Action item: Across the records below, how many lines include the word "Rojas"? State only the number.

Excerpted records:

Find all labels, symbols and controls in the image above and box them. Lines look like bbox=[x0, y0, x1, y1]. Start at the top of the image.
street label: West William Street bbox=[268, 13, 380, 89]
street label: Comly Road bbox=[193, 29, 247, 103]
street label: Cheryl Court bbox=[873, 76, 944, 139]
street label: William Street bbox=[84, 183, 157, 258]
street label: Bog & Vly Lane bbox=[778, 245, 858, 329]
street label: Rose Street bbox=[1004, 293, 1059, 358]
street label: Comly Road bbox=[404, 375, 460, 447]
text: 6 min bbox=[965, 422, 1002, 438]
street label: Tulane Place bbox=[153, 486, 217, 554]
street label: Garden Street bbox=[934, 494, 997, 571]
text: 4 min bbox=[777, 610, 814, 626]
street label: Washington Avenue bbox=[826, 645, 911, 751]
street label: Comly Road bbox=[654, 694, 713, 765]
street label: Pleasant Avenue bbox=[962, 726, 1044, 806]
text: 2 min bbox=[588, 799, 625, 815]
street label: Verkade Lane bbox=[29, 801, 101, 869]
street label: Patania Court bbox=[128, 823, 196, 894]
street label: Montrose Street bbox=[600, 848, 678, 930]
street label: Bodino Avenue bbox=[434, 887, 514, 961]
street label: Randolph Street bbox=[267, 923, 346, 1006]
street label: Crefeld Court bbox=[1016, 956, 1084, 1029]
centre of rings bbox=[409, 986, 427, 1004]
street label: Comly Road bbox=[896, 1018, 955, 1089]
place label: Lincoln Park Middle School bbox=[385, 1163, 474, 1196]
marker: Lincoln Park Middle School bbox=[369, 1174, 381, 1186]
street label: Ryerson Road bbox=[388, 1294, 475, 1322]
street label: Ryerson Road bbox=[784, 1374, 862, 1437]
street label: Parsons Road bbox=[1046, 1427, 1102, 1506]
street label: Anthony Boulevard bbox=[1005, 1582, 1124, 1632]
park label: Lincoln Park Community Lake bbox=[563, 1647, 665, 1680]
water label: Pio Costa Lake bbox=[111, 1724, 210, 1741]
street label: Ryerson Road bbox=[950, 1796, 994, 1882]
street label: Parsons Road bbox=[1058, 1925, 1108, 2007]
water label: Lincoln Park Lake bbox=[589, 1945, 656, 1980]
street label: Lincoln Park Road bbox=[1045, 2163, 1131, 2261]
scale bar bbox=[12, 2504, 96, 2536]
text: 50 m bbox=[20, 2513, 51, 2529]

--

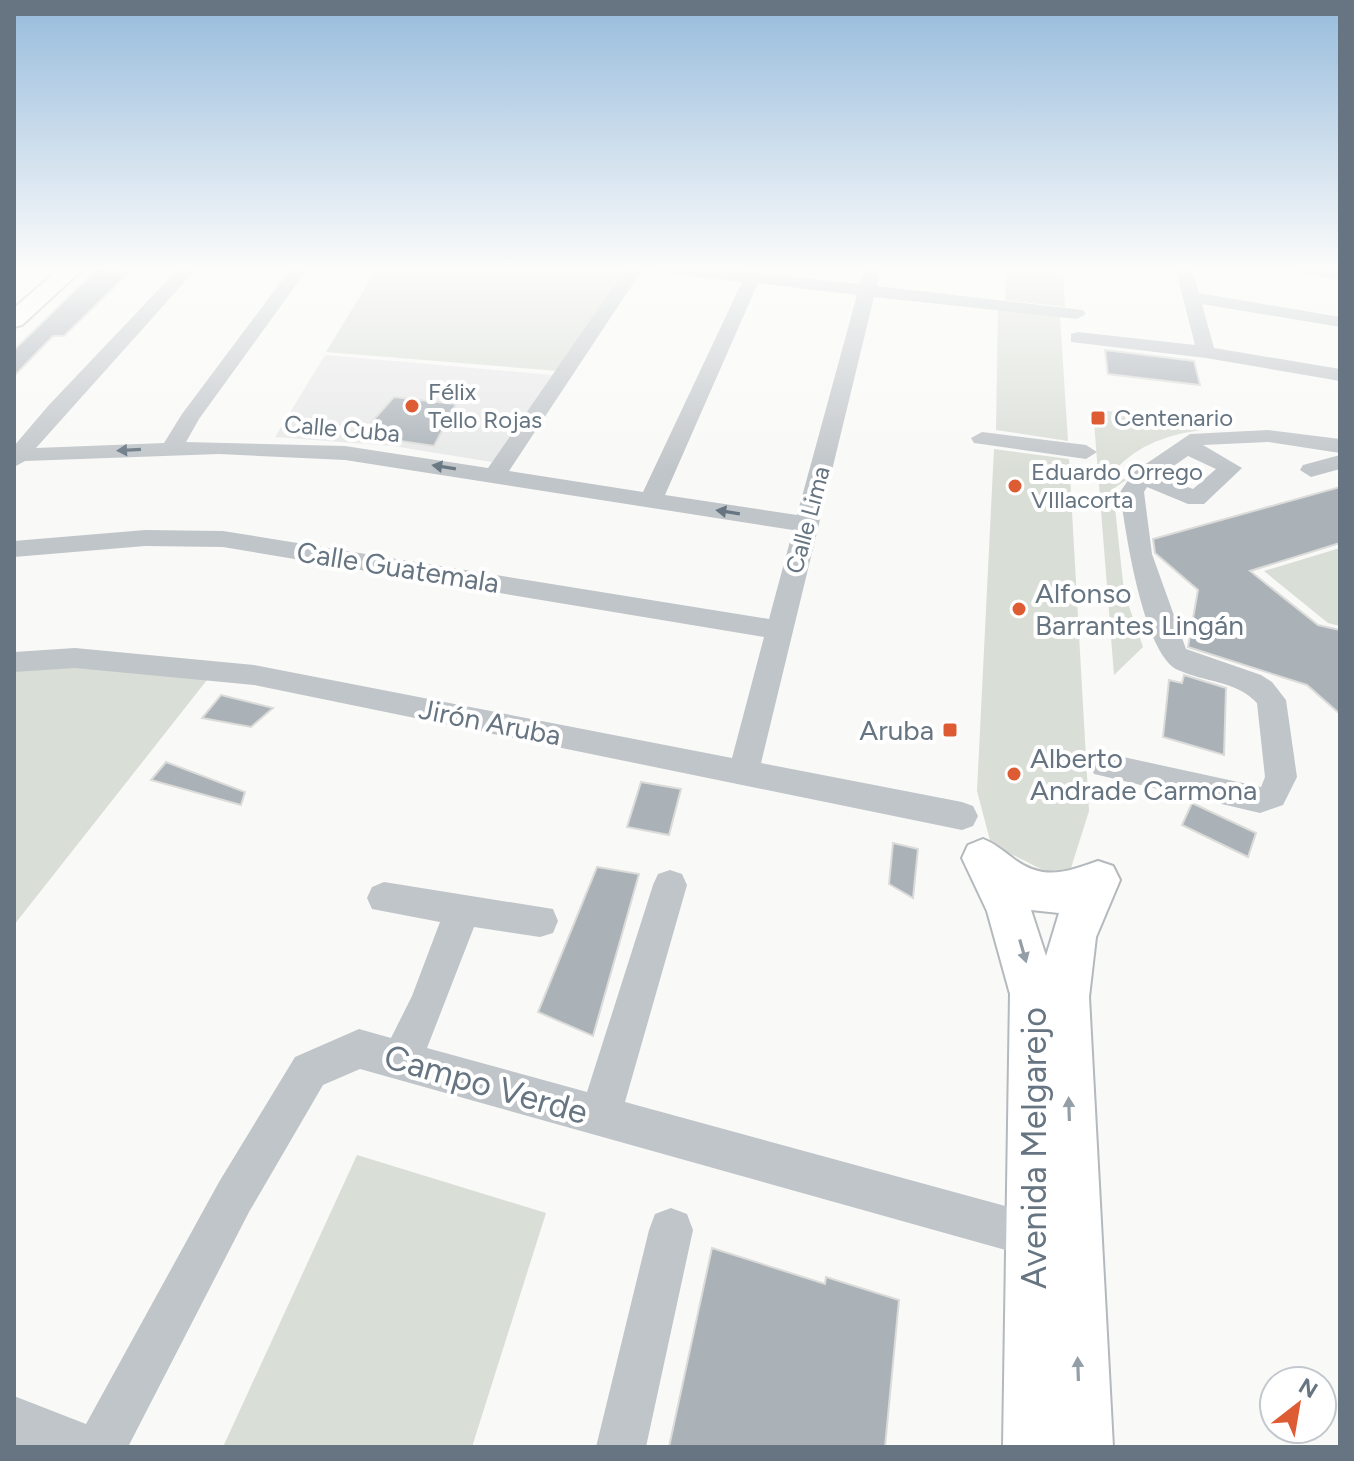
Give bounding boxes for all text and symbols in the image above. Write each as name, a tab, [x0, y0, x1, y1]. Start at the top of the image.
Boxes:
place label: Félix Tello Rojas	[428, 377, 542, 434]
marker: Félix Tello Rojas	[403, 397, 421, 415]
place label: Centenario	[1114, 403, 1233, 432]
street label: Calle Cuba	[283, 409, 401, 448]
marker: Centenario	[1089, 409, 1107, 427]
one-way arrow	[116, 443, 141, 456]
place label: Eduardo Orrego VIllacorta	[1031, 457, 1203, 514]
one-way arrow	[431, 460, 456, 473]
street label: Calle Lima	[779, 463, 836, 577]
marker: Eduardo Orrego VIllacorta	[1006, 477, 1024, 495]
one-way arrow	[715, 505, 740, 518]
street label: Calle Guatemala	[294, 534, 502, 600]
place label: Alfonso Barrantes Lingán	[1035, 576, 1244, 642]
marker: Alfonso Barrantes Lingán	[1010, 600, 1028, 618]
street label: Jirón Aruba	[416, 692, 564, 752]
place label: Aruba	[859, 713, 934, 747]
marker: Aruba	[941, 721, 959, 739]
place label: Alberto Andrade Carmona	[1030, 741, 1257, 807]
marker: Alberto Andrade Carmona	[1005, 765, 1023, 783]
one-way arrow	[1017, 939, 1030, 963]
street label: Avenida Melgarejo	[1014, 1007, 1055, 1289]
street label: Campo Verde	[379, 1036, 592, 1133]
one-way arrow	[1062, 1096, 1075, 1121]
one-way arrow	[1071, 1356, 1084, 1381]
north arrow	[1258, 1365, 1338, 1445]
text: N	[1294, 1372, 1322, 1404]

Result for this task: 2